The records follow. Copy them exactly, but omit the pictures.

[Stored dataset items]
*** Block opens ***

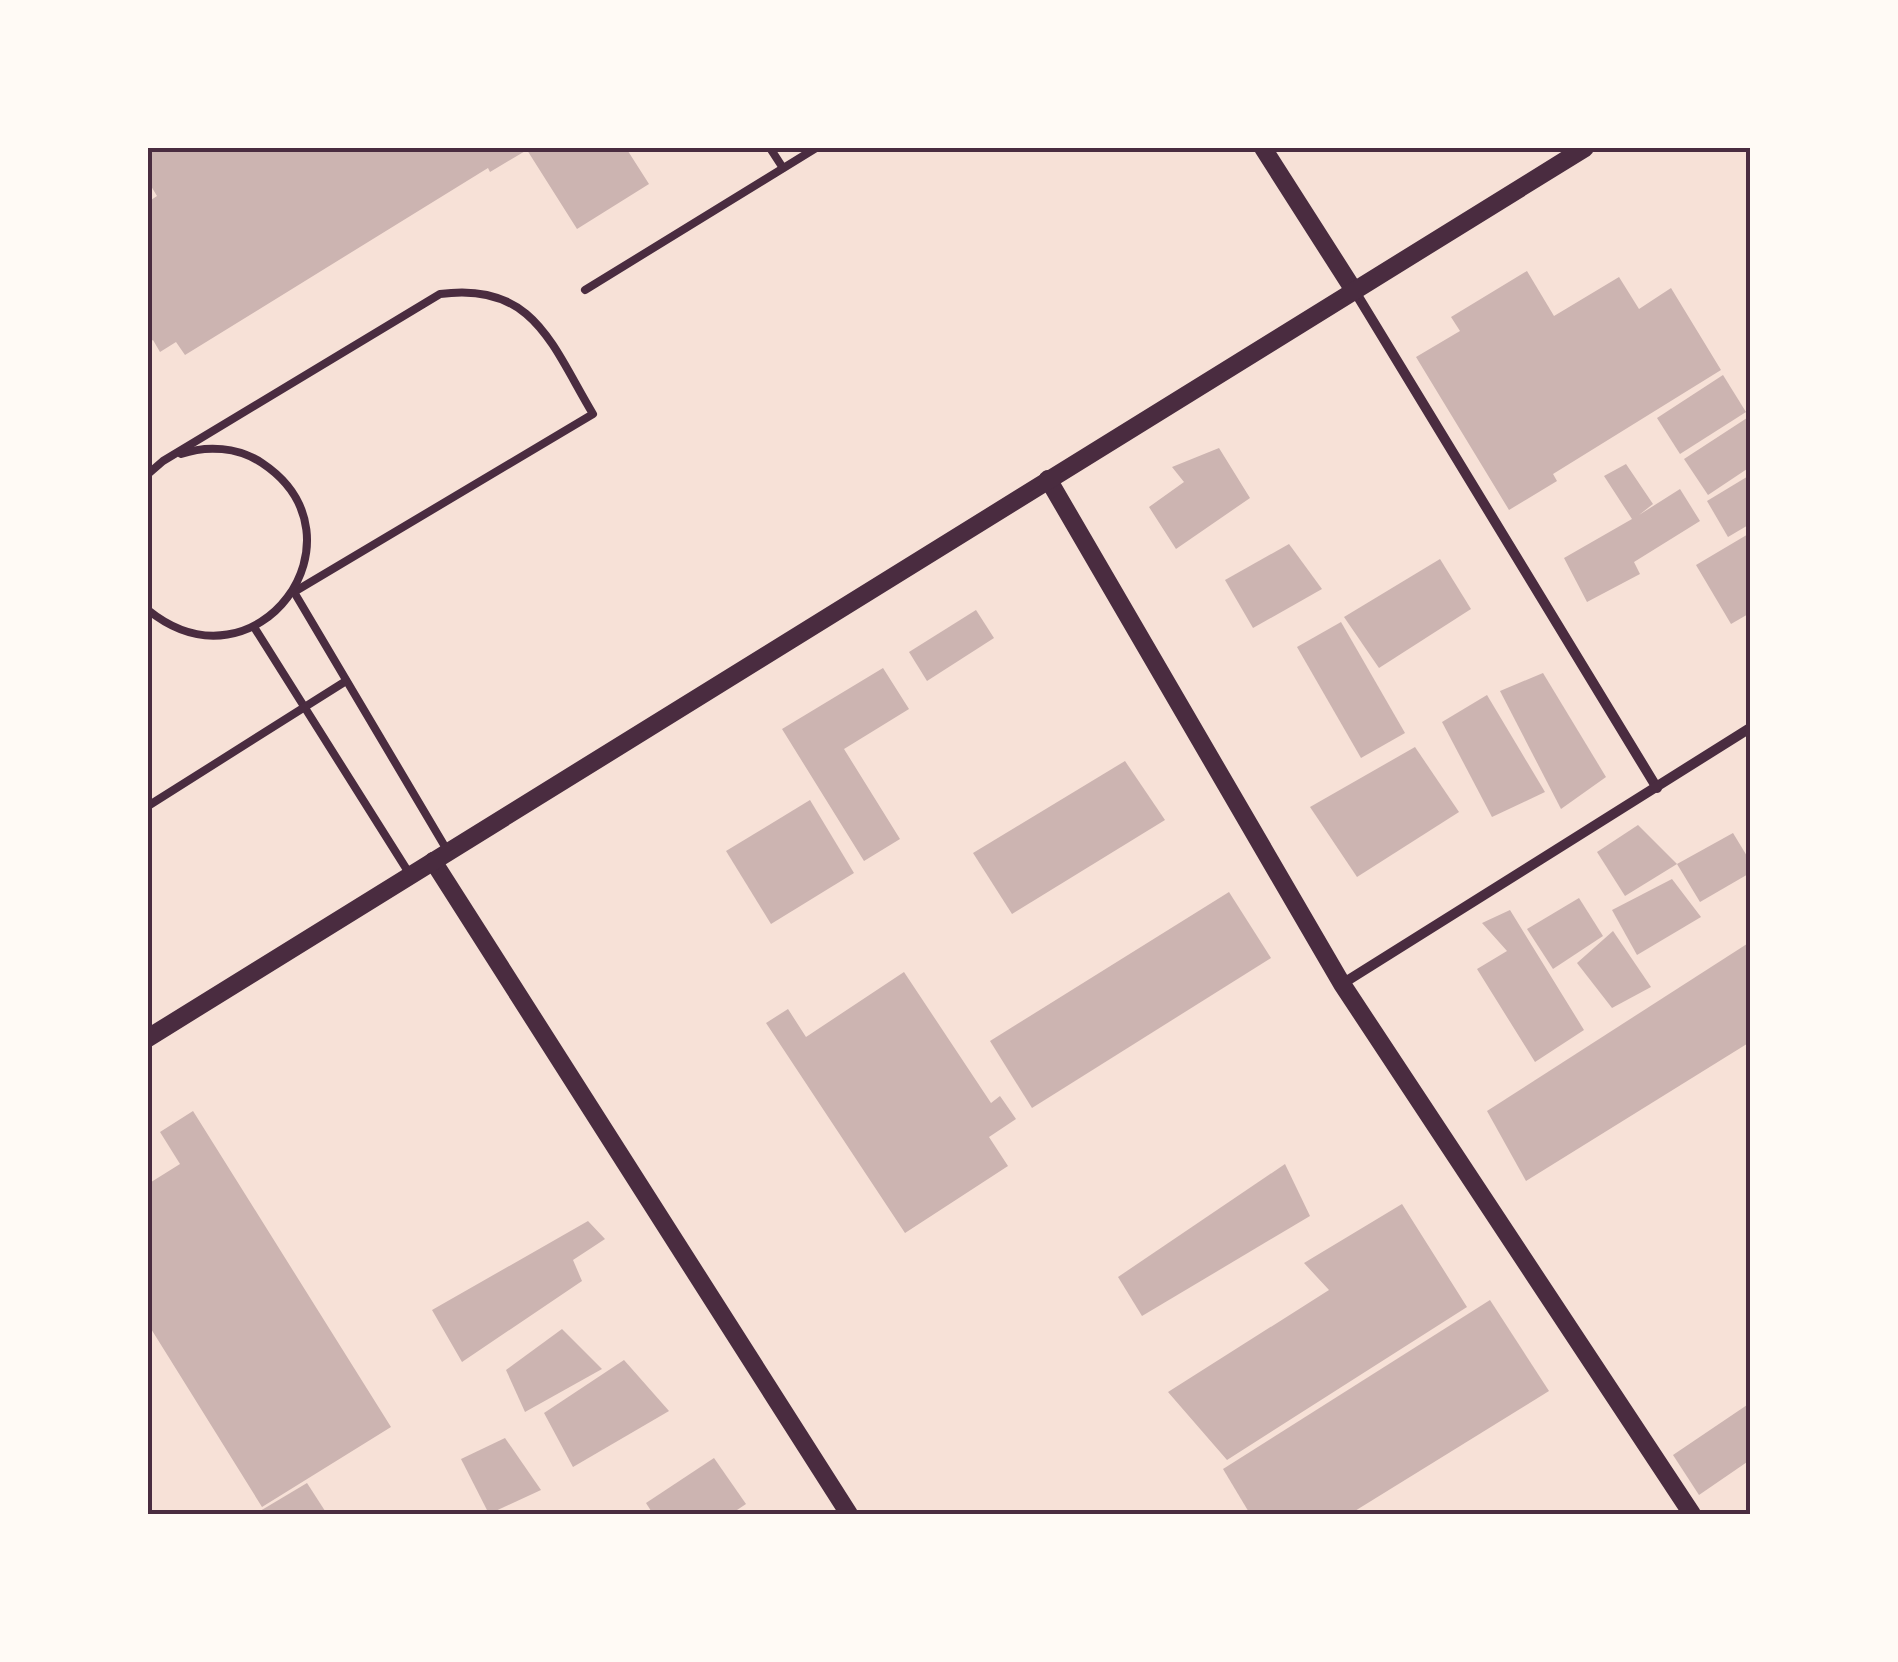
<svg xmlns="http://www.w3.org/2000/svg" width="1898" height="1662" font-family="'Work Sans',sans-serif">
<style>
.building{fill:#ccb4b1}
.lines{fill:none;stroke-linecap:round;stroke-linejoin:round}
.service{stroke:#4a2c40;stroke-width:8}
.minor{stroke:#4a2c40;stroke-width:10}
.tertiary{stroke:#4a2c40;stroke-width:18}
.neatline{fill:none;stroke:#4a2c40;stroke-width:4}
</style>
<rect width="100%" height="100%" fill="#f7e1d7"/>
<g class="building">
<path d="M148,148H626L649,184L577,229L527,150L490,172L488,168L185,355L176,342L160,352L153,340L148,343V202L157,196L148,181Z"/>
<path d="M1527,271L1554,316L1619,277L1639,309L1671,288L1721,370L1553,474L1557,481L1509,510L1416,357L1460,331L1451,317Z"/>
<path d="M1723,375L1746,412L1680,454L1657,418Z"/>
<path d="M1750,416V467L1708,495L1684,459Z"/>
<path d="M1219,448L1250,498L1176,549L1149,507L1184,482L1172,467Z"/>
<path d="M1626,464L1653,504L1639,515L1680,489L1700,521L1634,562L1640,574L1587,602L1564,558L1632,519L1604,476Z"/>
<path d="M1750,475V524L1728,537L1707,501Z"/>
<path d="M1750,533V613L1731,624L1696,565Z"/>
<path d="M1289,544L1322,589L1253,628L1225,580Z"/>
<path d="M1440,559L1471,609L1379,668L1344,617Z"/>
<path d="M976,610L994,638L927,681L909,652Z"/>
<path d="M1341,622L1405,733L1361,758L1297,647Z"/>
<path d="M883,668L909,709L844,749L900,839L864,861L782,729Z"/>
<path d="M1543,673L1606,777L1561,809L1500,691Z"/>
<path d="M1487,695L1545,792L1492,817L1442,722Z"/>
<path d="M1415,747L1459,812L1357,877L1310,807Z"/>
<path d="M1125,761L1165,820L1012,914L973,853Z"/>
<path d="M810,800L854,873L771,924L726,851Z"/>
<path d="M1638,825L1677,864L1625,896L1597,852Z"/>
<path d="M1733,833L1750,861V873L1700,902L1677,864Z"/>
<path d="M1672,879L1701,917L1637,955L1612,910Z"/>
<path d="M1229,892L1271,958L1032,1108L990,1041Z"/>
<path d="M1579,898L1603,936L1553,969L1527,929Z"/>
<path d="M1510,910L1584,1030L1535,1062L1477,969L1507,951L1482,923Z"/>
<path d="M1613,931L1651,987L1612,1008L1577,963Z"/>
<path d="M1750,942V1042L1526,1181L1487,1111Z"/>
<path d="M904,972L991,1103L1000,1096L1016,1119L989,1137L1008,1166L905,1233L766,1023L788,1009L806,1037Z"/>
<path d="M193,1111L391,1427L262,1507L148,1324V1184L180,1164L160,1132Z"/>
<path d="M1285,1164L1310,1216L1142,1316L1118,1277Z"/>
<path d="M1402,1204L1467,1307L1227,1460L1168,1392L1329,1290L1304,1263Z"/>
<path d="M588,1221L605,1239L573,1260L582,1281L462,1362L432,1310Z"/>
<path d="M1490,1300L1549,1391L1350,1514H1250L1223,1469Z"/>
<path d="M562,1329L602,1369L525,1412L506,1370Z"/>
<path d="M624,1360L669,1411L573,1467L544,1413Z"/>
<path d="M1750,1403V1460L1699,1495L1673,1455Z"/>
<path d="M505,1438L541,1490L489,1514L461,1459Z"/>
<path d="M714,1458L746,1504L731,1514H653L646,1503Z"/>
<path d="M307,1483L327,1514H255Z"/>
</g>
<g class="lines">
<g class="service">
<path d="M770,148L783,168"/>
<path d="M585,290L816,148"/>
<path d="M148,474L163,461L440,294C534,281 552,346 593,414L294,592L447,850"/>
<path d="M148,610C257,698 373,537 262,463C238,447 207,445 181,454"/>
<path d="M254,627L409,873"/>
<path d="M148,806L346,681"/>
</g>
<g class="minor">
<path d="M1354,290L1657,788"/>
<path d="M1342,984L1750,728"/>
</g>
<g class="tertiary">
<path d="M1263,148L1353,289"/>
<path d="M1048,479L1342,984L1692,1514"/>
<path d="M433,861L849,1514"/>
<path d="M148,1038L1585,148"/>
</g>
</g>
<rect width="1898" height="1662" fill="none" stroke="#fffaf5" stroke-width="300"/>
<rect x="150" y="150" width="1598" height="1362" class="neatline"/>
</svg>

*** Block closes ***

Solution to this problem
<svg xmlns="http://www.w3.org/2000/svg" width="1898" height="1662" font-family="'Work Sans',sans-serif">
<style>
.building{fill:#ccb4b1}
.lines{fill:none;stroke-linecap:round;stroke-linejoin:round}
.service{stroke:#4a2c40;stroke-width:8}
.minor{stroke:#4a2c40;stroke-width:10}
.tertiary{stroke:#4a2c40;stroke-width:18}
.neatline{fill:none;stroke:#4a2c40;stroke-width:4}
</style>
<rect width="100%" height="100%" fill="#f7e1d7"/>
<g class="building">
<path d="M148,148H626L649,184L577,229L527,150L490,172L488,168L185,355L176,342L160,352L153,340L148,343V202L157,196L148,181Z"/>
<path d="M1527,271L1554,316L1619,277L1639,309L1671,288L1721,370L1553,474L1557,481L1509,510L1416,357L1460,331L1451,317Z"/>
<path d="M1723,375L1746,412L1680,454L1657,418Z"/>
<path d="M1750,416V467L1708,495L1684,459Z"/>
<path d="M1219,448L1250,498L1176,549L1149,507L1184,482L1172,467Z"/>
<path d="M1626,464L1653,504L1639,515L1680,489L1700,521L1634,562L1640,574L1587,602L1564,558L1632,519L1604,476Z"/>
<path d="M1750,475V524L1728,537L1707,501Z"/>
<path d="M1750,533V613L1731,624L1696,565Z"/>
<path d="M1289,544L1322,589L1253,628L1225,580Z"/>
<path d="M1440,559L1471,609L1379,668L1344,617Z"/>
<path d="M976,610L994,638L927,681L909,652Z"/>
<path d="M1341,622L1405,733L1361,758L1297,647Z"/>
<path d="M883,668L909,709L844,749L900,839L864,861L782,729Z"/>
<path d="M1543,673L1606,777L1561,809L1500,691Z"/>
<path d="M1487,695L1545,792L1492,817L1442,722Z"/>
<path d="M1415,747L1459,812L1357,877L1310,807Z"/>
<path d="M1125,761L1165,820L1012,914L973,853Z"/>
<path d="M810,800L854,873L771,924L726,851Z"/>
<path d="M1638,825L1677,864L1625,896L1597,852Z"/>
<path d="M1733,833L1750,861V873L1700,902L1677,864Z"/>
<path d="M1672,879L1701,917L1637,955L1612,910Z"/>
<path d="M1229,892L1271,958L1032,1108L990,1041Z"/>
<path d="M1579,898L1603,936L1553,969L1527,929Z"/>
<path d="M1510,910L1584,1030L1535,1062L1477,969L1507,951L1482,923Z"/>
<path d="M1613,931L1651,987L1612,1008L1577,963Z"/>
<path d="M1750,942V1042L1526,1181L1487,1111Z"/>
<path d="M904,972L991,1103L1000,1096L1016,1119L989,1137L1008,1166L905,1233L766,1023L788,1009L806,1037Z"/>
<path d="M193,1111L391,1427L262,1507L148,1324V1184L180,1164L160,1132Z"/>
<path d="M1285,1164L1310,1216L1142,1316L1118,1277Z"/>
<path d="M1402,1204L1467,1307L1227,1460L1168,1392L1329,1290L1304,1263Z"/>
<path d="M588,1221L605,1239L573,1260L582,1281L462,1362L432,1310Z"/>
<path d="M1490,1300L1549,1391L1350,1514H1250L1223,1469Z"/>
<path d="M562,1329L602,1369L525,1412L506,1370Z"/>
<path d="M624,1360L669,1411L573,1467L544,1413Z"/>
<path d="M1750,1403V1460L1699,1495L1673,1455Z"/>
<path d="M505,1438L541,1490L489,1514L461,1459Z"/>
<path d="M714,1458L746,1504L731,1514H653L646,1503Z"/>
<path d="M307,1483L327,1514H255Z"/>
</g>
<g class="lines">
<g class="service">
<path d="M770,148L783,168"/>
<path d="M585,290L816,148"/>
<path d="M148,474L163,461L440,294C534,281 552,346 593,414L294,592L447,850"/>
<path d="M148,610C257,698 373,537 262,463C238,447 207,445 181,454"/>
<path d="M254,627L409,873"/>
<path d="M148,806L346,681"/>
</g>
<g class="minor">
<path d="M1354,290L1657,788"/>
<path d="M1342,984L1750,728"/>
</g>
<g class="tertiary">
<path d="M1263,148L1353,289"/>
<path d="M1048,479L1342,984L1692,1514"/>
<path d="M433,861L849,1514"/>
<path d="M148,1038L1585,148"/>
</g>
</g>
<rect width="1898" height="1662" fill="none" stroke="#fffaf5" stroke-width="300"/>
<rect x="150" y="150" width="1598" height="1362" class="neatline"/>
</svg>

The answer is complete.